--- START TEXT SEGMENT ---

Exploration of pollution status

To understand different pollution status across different pollutants generated counts of pollution status grouped by pollutants using group_by(), summarise() functions and arranged them in descending order of pollutants and pollution_status using arrange() fucntions from dplyr package. The result is stored in pollution_status_counts.

From pollutant_status_counts data filterd on the condition of pollution stutus very bad or extremely very bad using filter() function from dplyr package, we can see that PM10 and PM2.5 are the pollutants causing very_bad pollution.

#Checking the pollutants counts across different pollution status
pollutants_status_counts <- item_info %>% group_by(Item_name,pollution_status) %>% summarise(count=n()) %>% arrange(desc(Item_name,pollution_status))

#Checking pollutanst_status_counts
pollutants_status_counts %>% head(3)

#Getting the pollutants causing very bad pollution
pollutants_status_counts %>% filter(pollution_status=="Very Bad Pollution" |
                             pollution_status=="Extremely Bad Pollution")

Tidy & Manipulate Data II - changing data as per Tidy rules for further analysis

To assess the overall pollution in a considered hour based on all the pollutants average values or to explore any one pollutant or relation between any two pollutants, our data is not in suitable format. So, we are going to use tidy rules and going to spread the pollutants across the columns using spread() function from tidyr package with average values as the values under these columns.

As we are going to work on the pollutant’s average values for each hour, we selected only measurement date, item name and average values.

--- END TEXT SEGMENT ---
--- START RECORD EXCERPTS ---

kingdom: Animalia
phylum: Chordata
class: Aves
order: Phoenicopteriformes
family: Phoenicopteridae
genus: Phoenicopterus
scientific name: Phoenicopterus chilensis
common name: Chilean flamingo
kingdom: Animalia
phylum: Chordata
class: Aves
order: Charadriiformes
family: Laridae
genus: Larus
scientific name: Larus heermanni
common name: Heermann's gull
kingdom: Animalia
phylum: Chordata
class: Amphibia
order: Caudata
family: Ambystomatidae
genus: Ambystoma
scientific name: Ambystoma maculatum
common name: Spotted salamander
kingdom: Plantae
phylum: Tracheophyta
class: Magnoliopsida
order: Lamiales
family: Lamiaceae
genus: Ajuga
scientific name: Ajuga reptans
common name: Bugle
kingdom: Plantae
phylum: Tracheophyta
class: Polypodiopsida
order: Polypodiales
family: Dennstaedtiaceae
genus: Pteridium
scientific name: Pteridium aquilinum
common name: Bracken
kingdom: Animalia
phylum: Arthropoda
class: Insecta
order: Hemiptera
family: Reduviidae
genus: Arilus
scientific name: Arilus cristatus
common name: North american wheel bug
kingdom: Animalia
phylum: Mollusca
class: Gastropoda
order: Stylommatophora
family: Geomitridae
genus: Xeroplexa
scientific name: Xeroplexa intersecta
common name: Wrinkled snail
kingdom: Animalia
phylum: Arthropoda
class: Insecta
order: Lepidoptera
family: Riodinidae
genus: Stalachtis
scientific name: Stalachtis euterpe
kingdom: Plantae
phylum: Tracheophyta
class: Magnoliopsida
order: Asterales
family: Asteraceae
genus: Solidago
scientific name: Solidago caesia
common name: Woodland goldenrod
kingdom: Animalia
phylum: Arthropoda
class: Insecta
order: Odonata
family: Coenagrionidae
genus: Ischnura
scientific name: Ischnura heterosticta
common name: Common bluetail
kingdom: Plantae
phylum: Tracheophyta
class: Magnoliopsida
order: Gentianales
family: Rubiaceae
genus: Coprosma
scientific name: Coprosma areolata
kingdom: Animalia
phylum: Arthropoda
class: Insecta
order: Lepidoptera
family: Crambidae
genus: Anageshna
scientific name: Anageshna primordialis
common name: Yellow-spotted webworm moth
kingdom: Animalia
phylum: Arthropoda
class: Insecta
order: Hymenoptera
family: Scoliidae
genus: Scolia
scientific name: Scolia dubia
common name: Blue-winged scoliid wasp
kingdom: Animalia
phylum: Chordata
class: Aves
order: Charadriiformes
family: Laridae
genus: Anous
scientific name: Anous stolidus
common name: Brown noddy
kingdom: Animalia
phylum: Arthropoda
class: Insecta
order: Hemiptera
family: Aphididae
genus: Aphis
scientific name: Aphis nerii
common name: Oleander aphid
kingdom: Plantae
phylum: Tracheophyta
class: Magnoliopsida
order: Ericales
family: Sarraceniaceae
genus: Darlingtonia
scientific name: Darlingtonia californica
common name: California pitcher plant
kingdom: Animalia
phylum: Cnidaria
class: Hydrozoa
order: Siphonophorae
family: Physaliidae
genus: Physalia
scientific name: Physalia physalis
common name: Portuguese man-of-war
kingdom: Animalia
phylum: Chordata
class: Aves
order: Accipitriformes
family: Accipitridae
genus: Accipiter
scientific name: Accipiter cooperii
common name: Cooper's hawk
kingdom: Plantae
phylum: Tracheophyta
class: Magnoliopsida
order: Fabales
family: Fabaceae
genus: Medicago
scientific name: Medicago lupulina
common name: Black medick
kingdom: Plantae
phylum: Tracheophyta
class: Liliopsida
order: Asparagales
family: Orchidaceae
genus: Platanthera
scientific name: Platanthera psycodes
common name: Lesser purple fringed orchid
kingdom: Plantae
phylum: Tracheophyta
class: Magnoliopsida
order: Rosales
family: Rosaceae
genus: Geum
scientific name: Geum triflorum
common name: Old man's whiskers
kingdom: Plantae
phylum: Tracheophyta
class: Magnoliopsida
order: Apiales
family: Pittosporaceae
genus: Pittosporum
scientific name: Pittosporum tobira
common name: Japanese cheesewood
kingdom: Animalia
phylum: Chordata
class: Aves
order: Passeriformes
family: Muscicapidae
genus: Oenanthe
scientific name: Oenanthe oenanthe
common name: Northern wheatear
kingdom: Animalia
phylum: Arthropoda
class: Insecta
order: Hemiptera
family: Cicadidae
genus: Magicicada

--- END RECORD EXCERPTS ---

**TASK BRIEF**. Repeat the stretch of the pollution status write-up above from "To assess the" through "under these columns.", word for word.

**SOLUTION TO THE PROBLEM**.
To assess the overall pollution in a considered hour based on all the pollutants average values or to explore any one pollutant or relation between any two pollutants, our data is not in suitable format. So, we are going to use tidy rules and going to spread the pollutants across the columns using spread() function from tidyr package with average values as the values under these columns.